GRAZ, Austria, Jan 22 – Scientists at TU Graz and the University of Graz have developed an artificial intelligence method that they say could transform the design of enzymes, making them faster, more stable and more versatile than current artificial biocatalysts.

The study, published in Nature, introduces a technology called Riff-Diff (Rotamer Inverted Fragment Finder–Diffusion), which allows protein structures to be built directly around active sites rather than relying on existing databases. Researchers said the resulting enzymes showed higher activity and stability, with some remaining folded at temperatures above 90 degrees Celsius.

“Instead of searching databases for structures that fit, we can now design enzymes from scratch in a one-shot process,” said Gustav Oberdorfer of TU Graz, whose ERC project HELIXMOLD laid the groundwork for the breakthrough.

From 35 tested sequences, the team produced active enzymes for different reaction types, which they said were significantly faster than earlier computer-assisted designs. The method combines generative machine learning models with atomistic modeling to achieve angstrom-level precision.

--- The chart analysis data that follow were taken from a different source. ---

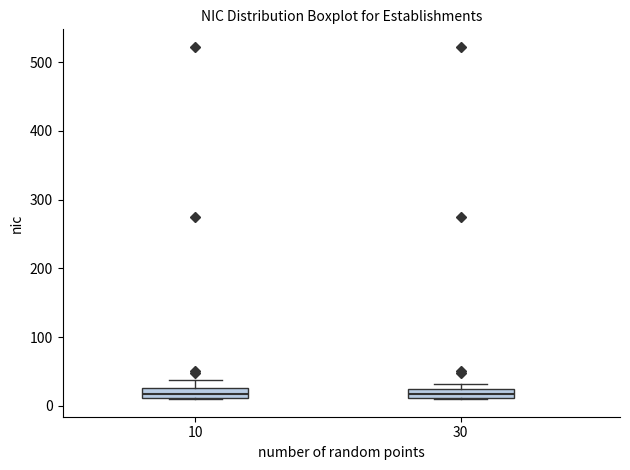

Where is the lower edge of the box at x = 10 on the y-axis? The values are not printed on the chart, so give them approximately, as read against the axis.

10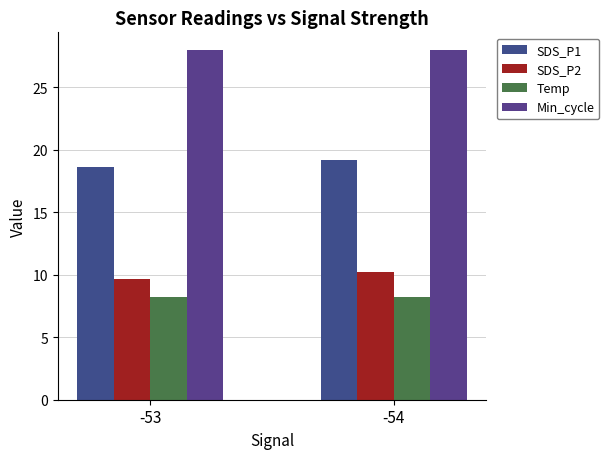

What is the value of the Min_cycle bar at the 2nd from the left?

28.0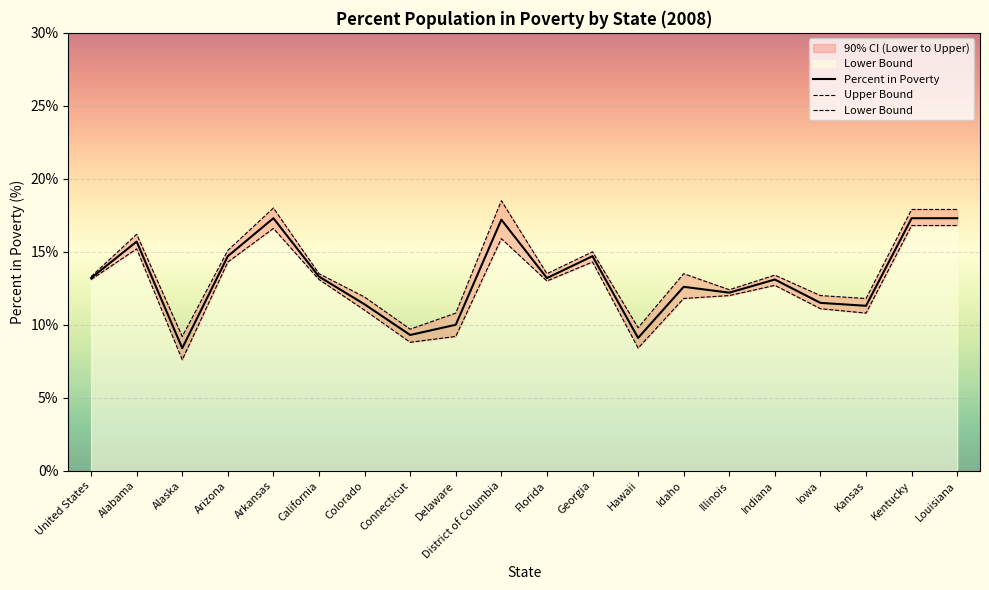

How many categories are shown in the chart?

20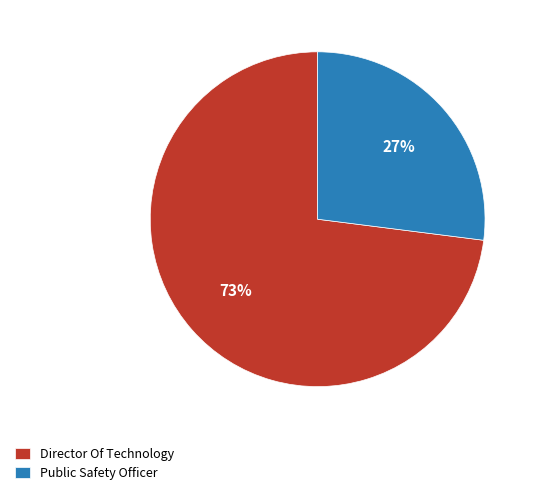

What is the largest slice in the pie chart?

Director Of Technology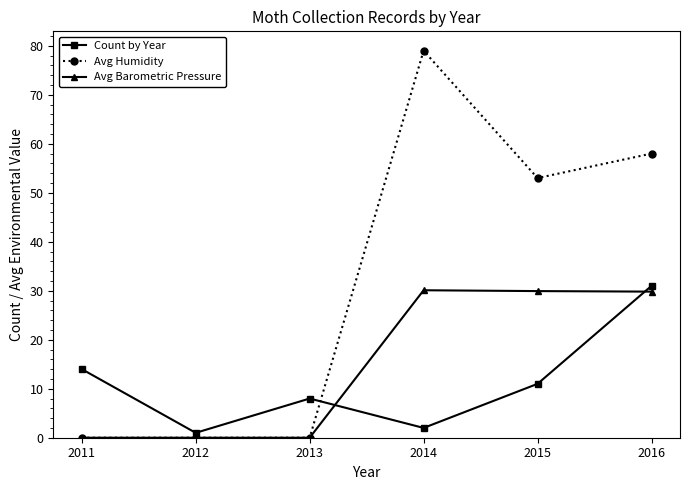

What is the maximum value for Count by Year?

31.0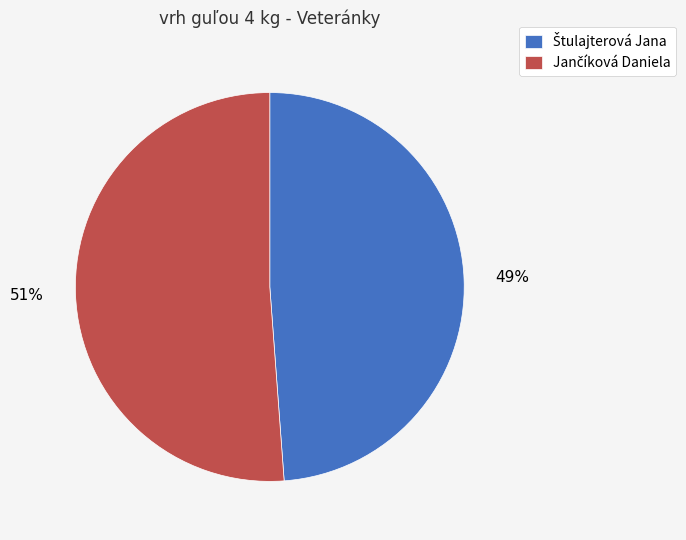

Does any single category account for the majority?

Yes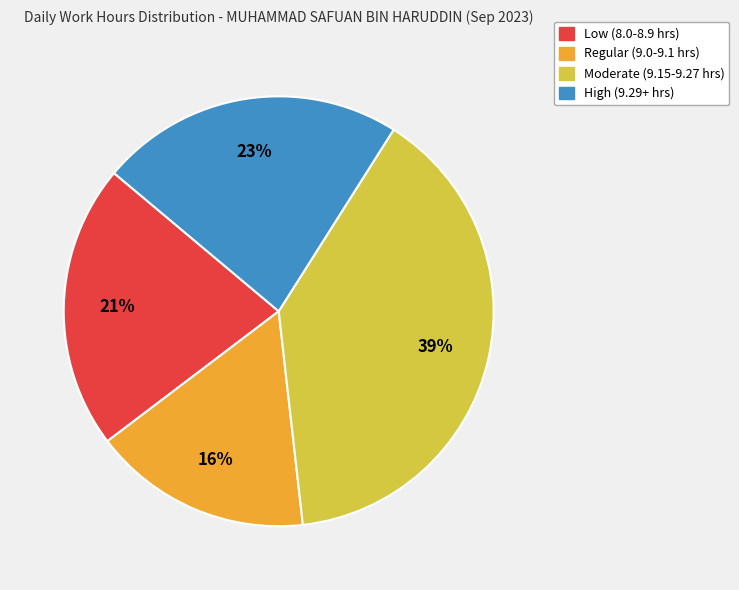

How many slices are in this pie chart?

4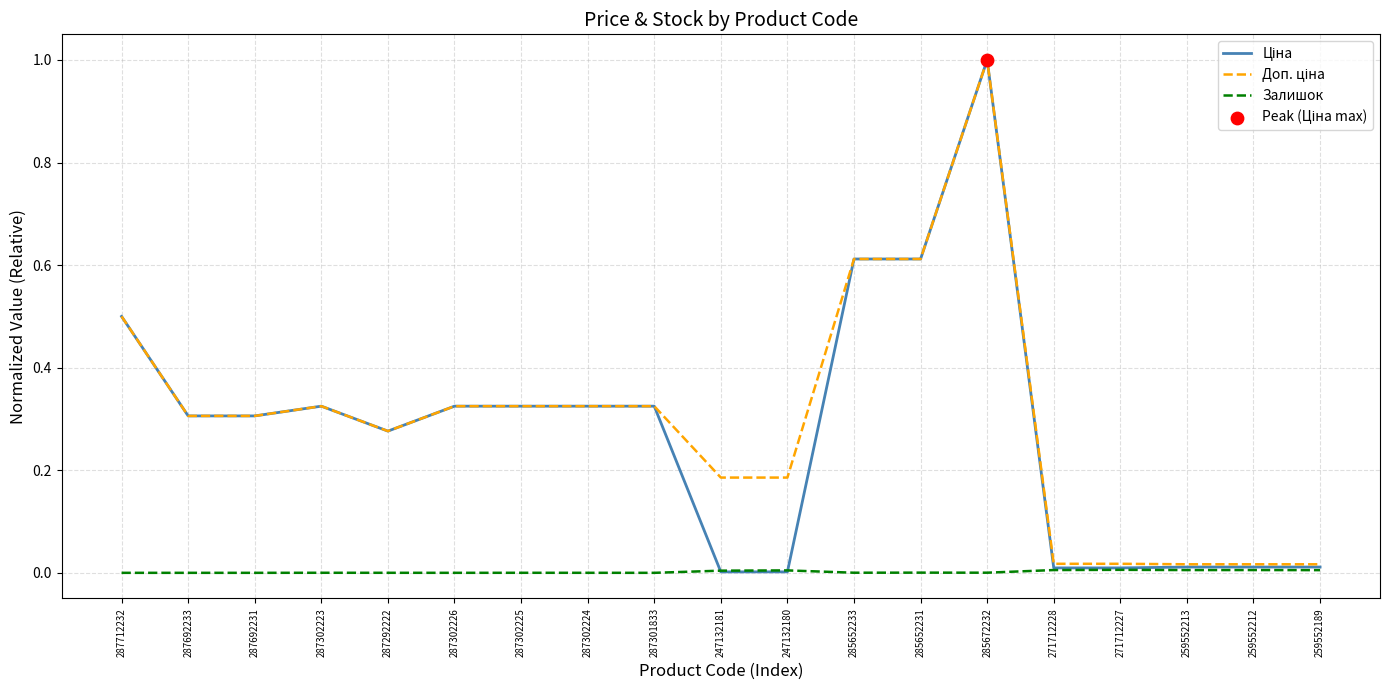

What position from the right is 287712232?

19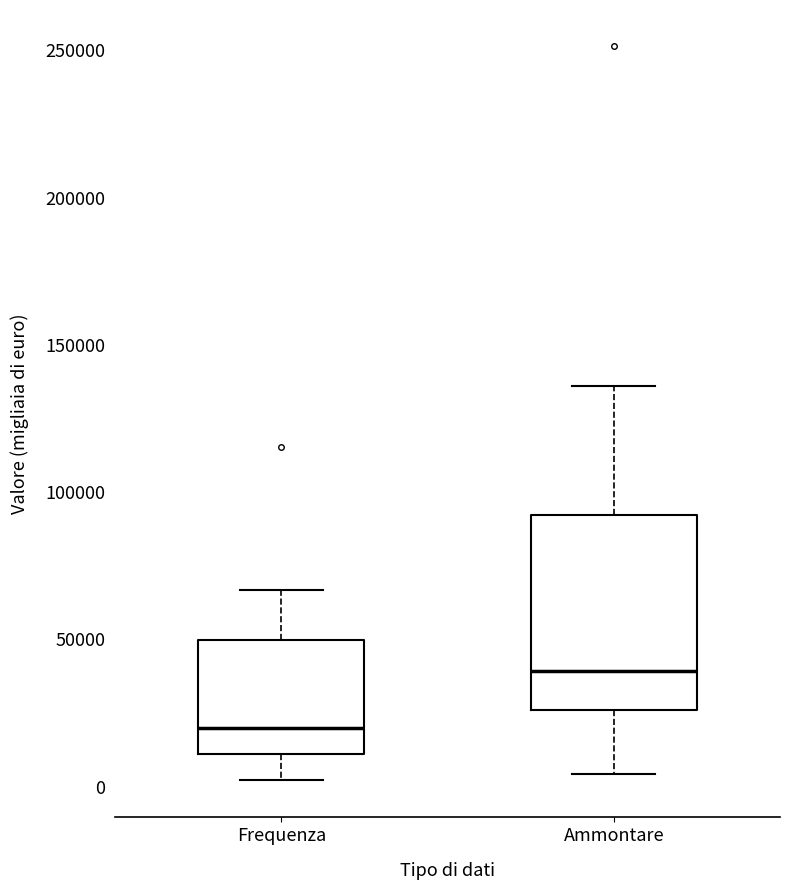

Where is the lower edge of the box for Frequenza on the y-axis? The values are not printed on the chart, so give them approximately, as read against the axis.

10000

The researchers said the advance could accelerate industrial processes, enable targeted enzyme therapies and support environmental applications such as breaking down pollutants.

“This is a shortcut to evolution,” said co-author Adrian Tripp of TU Graz. “Nature takes time to produce enzymes, but our approach speeds up the process dramatically.”

The project was carried out in collaboration with the University of Graz. Mélanie Hall of the university’s Institute of Chemistry said the work highlighted the importance of interdisciplinary approaches in modern biocatalysis.